#### [Job]
Everything from the line containing "f_number: 5.6" through the final line below must be output exactly, both ends included, with nothing else and no pictures.

#### [Source data]
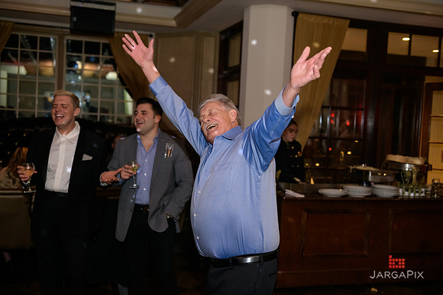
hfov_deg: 46.4
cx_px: 222
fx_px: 517
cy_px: 148
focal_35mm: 42
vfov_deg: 31.9
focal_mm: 42
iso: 1600
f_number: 3.2
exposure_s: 1/125
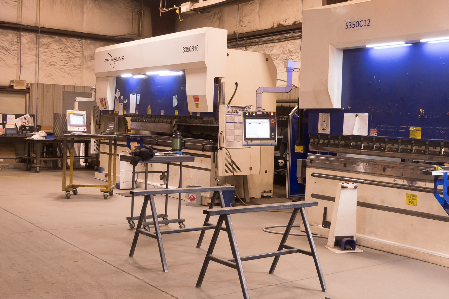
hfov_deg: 40.8
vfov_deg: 28.1
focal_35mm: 48
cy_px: 134
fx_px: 599
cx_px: 283
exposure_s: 1/40
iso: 800
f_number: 3.5
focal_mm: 10.1
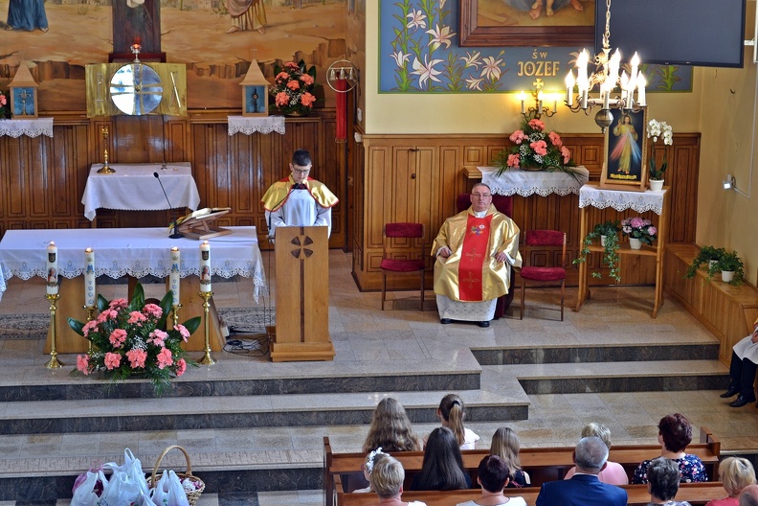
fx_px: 1737
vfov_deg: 16.6
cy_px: 253
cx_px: 379
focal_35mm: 82
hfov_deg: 24.6
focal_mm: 55
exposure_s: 1/13
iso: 400
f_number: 5.6
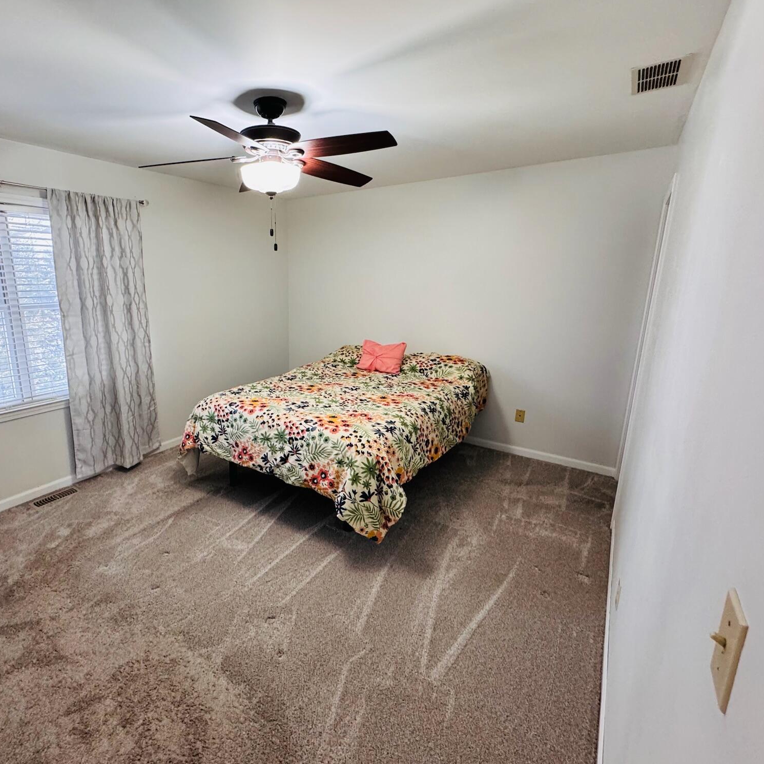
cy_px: 373
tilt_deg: -13.1
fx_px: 424
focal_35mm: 17
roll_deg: -0.3
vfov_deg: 84.0
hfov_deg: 82.5
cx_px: 292
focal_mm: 2.22
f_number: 2.2
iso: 400
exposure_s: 1/60
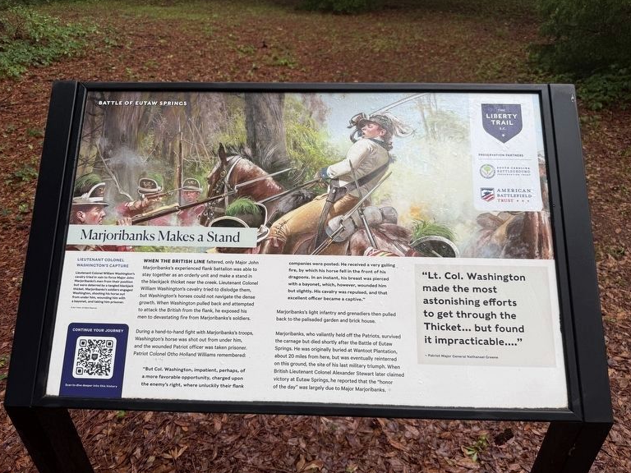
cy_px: 243
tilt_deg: -32.7
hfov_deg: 69.4
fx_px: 456
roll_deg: +0.1
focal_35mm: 25
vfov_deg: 54.9
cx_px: 306
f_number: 1.78
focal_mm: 6.76
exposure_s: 1/510
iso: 80
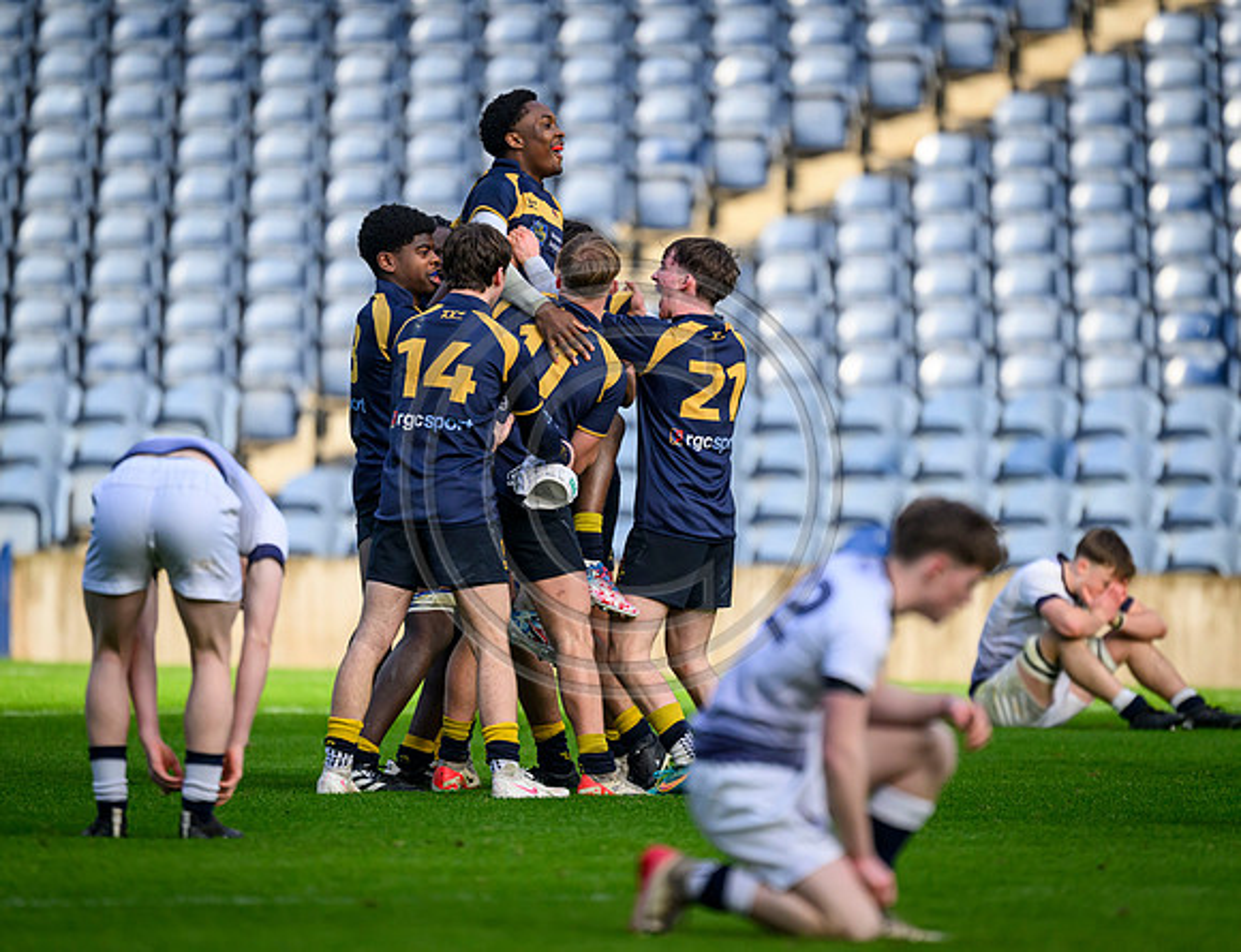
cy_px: 476
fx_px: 22439
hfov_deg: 3.2
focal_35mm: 621
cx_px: 646
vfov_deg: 2.4
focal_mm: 560
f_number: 4
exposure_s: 1/3200
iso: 1250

#### [Result of this task]
f_number: 5.6
cy_px: 373
tilt_deg: -13.1
fx_px: 424
focal_35mm: 17
roll_deg: -0.3
vfov_deg: 84.0
hfov_deg: 82.5
cx_px: 292
focal_mm: 2.22
f_number: 2.2
iso: 400
exposure_s: 1/60
cy_px: 243
tilt_deg: -32.7
hfov_deg: 69.4
fx_px: 456
roll_deg: +0.1
focal_35mm: 25
vfov_deg: 54.9
cx_px: 306
f_number: 1.78
focal_mm: 6.76
exposure_s: 1/510
iso: 80
cy_px: 476
fx_px: 22439
hfov_deg: 3.2
focal_35mm: 621
cx_px: 646
vfov_deg: 2.4
focal_mm: 560
f_number: 4
exposure_s: 1/3200
iso: 1250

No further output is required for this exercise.